O que há de particularmente significativo no recente processo político brasileiro não é tanto o afastamento, mesmo que oficialmente temporário, da presidente Dilma Russef. Apesar do seu historial e de todos os seus esforços, ela nunca atingiu o nível de uma figura carismática. O que aconteceu de particularmente importante neste processo foi o “julgamento” público do partido governamental e do seu líder histórico, Lula da Silva, este sim, uma figura verdadeiramente carismática.

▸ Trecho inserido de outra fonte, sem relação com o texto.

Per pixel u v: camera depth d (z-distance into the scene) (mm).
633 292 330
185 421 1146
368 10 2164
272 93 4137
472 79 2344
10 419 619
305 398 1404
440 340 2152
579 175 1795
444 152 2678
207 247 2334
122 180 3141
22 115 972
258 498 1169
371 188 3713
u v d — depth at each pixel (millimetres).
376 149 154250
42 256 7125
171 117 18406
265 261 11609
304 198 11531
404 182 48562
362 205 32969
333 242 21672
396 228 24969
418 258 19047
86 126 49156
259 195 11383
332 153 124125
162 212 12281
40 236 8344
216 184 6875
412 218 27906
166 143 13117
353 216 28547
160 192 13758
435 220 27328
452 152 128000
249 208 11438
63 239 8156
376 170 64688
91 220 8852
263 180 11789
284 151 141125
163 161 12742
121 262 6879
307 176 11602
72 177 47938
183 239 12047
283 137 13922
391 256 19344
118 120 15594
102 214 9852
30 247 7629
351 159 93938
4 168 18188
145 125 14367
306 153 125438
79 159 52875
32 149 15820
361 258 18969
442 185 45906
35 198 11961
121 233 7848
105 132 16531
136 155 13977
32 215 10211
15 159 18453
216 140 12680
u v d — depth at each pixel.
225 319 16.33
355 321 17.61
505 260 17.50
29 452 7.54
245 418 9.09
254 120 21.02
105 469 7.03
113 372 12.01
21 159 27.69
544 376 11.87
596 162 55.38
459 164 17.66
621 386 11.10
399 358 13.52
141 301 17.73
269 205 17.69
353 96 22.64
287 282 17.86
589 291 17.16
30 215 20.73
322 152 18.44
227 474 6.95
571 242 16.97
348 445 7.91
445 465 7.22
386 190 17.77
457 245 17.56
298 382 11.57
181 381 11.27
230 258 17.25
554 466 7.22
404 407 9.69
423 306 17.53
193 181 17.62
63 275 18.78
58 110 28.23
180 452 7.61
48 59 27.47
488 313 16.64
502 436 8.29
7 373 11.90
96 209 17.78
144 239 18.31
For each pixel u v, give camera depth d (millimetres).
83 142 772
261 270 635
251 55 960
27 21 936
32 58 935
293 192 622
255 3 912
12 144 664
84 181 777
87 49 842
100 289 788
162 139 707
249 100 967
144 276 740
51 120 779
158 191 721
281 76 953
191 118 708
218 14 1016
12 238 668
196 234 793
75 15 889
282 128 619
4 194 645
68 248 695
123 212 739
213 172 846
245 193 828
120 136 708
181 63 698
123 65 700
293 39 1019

Pelo seu percurso de vida e pelos êxitos alcançados ao longo dos seus dois mandatos à frente da nação brasileira, Lula tornou-se uma figura manifestamente querida e respeitada dentro e fora do seu país, talvez como nenhum outro presidente foi ou virá ser. Os êxitos das suas políticas, sobretudo na área social e económica, alcançadas no seu primeiro mandato, fizeram dele um mito, uma espécie de messias para milhões de brasileiros, ansiosos por uma política de mais igualdade e justiça. Foi esse estatuto “messiânico” que lhe permitiu superar os escândalos que foram salpicando o seu segundo mandato, sem que a sua imagem na opinião pública fosse completamente abalada. Pelo menos até há pouco tempo, quando a presidente se serviu do seu nome para tentar resistir ao vendaval que se vinha abatendo sobre ela. O processo político que abalou o Brasil ainda não está encerrado, mas se terminar com o afastamento definitivo de Dilma Russef, bem se poderá dizer que Lula da Silva, o grande herói da política brasileira dos últimos, caiu fragorosamente do seu pedestal. Uma história igual a tantas outras histórias que a política proporciona. Por exemplo, a história de Lech Walesa e do “ Solidariedade”.
Ainda hoje é difícil perceber como é que um sindicato, liderado por um simples electricista, venceu um sistema aparentemente indestrutível, como parecia ser o regime comunista polaco, alicerçado como estava no poder de Moscovo. Igualmente difícil é perceber como é que o “Solidariedade” desapareceu praticamente da cena política daquele país. E mais difícil ainda é entender a humilhação sofrida por Lech Walesa nas eleições presidenciais de 1993 em que não chegou sequer aos 6%. Um homem umbilicalmente ligado à transformação do seu país e da Europa de Leste, um herói da política internacional, caiu estrondosamente do seu pedestal. Ainda por cima sem que contra ele tenham surgido acusações pessoais ou políticas graves, ao contrário do que se passa no Brasil.
Seja como for, uma coisa é certa: os heróis da política não duram para sempre.